**TEXTO DE ORIGEN**:
———
Mi padre quiso crear esta fundación cuando todavía estaba vivo, porque él sabía que tendría que retirarse y quería que su investigación continuase. Al principio fue su proyecto. El día antes de morir, fui a verlo y me dijo que estaba muy triste por sus pacientes, porque ellos no entenderían que los había tenido que dejar. Dijo: “los estoy abandonando y ellos no van a entender porque ya no estaré con ellos nunca más”.
Yo le contesté: “Ellos lo entenderán. Lo entenderán mejor que nosotros”. Y me dijo: “No, ellos no lo entenderán mejor, pero si más profundamente”. Y después de esto, cuando él murió, nosotros pensamos que podríamos hacer algo más por ellos.
Después de año y medio pusimos en marcha una fundación dedicada al la investigación y tratamiento no sólo del síndrome Down sino también de otros síndromes de enfermedades mentales de origen genético. Creamos un centro en Francia de investigación genética y tenemos un comité que distribuye las ayudas a los diferentes grupos que están en todo el mundo.
Hemos fundado 60 proyectos con 32 equipos en los Estados Unidos, y estamos en proceso de comenzar una fundación en los Estados Unidos que se encargará de más investigación y tratamiento.
El tratamiento real no existe en la actualidad, ya que los investigadores están trabajando en solucionar este problema genético. El patrimonio genético de los niños es correcto, simplemente se repite como un disco rallado. Mi padre siempre decía que un niño con síndrome Down es más niño que otros; es cómo si no estuviese acabado del todo. Así que si ese gen pudiese ser silenciado el niño podría ser normal.
Y este es realmente el futuro de la medicina, reparar el código genético. Por tanto no es descabellado que podamos tratarlos algún día. La dificultad estriba en que se gasta mucho dinero en realizar el diagnóstico y en matarlos, hasta tal punto que si pudiéramos tener sólo un 10% de este dinero para investigación, podríamos ya haber conseguido la cura.
———
Tareas de gráficos con respuesta breve
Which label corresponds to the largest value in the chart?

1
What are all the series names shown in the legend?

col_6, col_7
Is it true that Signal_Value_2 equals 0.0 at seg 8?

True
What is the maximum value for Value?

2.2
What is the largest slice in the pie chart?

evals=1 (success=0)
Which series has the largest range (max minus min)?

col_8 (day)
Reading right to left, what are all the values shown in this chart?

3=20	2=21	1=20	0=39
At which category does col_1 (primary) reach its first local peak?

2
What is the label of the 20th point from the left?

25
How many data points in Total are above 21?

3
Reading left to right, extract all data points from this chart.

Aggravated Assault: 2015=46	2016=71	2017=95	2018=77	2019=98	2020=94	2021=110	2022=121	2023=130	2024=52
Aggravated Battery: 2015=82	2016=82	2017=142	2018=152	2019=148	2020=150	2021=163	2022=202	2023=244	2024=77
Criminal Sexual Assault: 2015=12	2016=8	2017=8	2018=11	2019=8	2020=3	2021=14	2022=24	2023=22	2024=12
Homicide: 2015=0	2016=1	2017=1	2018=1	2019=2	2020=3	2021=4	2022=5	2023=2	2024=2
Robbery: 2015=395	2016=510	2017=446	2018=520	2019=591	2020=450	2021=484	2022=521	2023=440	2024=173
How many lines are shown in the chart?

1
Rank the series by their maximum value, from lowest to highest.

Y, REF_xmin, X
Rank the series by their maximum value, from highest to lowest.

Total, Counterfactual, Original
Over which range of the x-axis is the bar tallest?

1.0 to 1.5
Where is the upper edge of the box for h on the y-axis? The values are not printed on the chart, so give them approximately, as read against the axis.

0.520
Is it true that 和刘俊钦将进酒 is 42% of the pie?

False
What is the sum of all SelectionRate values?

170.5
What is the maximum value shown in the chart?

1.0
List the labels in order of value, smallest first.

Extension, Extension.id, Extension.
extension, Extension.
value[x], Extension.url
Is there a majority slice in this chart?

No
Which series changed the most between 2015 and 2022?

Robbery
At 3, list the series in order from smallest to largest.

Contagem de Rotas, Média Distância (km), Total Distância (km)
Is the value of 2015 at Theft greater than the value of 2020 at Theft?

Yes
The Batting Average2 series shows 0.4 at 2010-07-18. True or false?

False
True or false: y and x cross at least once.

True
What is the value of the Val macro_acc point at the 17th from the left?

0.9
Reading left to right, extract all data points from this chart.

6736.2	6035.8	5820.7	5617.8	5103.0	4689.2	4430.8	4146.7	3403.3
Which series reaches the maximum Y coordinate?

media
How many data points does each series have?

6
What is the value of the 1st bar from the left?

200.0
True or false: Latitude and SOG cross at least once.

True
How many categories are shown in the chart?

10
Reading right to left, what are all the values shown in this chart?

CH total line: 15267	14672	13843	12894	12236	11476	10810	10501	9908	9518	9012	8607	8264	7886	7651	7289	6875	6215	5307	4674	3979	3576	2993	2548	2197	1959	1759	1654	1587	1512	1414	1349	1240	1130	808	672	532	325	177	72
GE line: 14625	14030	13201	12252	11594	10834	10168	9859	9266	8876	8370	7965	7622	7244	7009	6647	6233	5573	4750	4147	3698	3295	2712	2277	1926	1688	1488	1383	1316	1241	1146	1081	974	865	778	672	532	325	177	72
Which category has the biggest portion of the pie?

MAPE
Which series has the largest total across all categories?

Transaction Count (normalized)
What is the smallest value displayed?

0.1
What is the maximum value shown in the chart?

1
———
**USANDO LA INFORMACIÓN**:
[1] Enumera todas las cifras escritas con dígitos en el texto sobre la fundación e indica a qué se refiere cada una.
[2] Escribe la continuación del texto sobre la fundación a partir de su última oración.
Los datos no intervienen en esta parte.

**RESULTADOS DEL EJERCICIO**:
[1]
- 60: los proyectos que se han fundado.
- 32: los equipos en los Estados Unidos con los que se han fundado esos proyectos.
- 10%: la parte del dinero gastado en el diagnóstico y en matarlos que, destinada a la investigación, habría bastado para conseguir la cura.

[2]
–Su padre fue amigo de Juan Pablo II, sirviendo muchos años como miembro de la Academia Pontificia de Ciencias y como el primer presidente de la Academia Pontificia para la Vida. ¿Cómo era su relación?
Él no diría que fue un amigo cercano del Papa. Pero así fue en verdad. La historia comenzó cuando fue elegido para la Academia Pontificia de Ciencias por Pablo VI, no Juan Pablo II. Pero cuando este llegó a Papa, le pidió a mi padre que acudiese allí porque quería saber todo sobre la clonación, investigación en embriones, etc...
Así que desayunaron juntos y desde entonces él le llamaba cada vez que necesitaba explicaciones particulares. Comían juntos cada seis meses. En 1981, el 13 de mayo, mi padre comió con mi madre y con el Papa. Después cogieron un taxi para ir al aeropuerto, volaron a casa y cuando aterrizaron, se enteraron de que el Papa estaba entre la vida y la muerte porque le habían disparado. Ellos fueron los últimos con los que estuvo antes de ir a la plaza.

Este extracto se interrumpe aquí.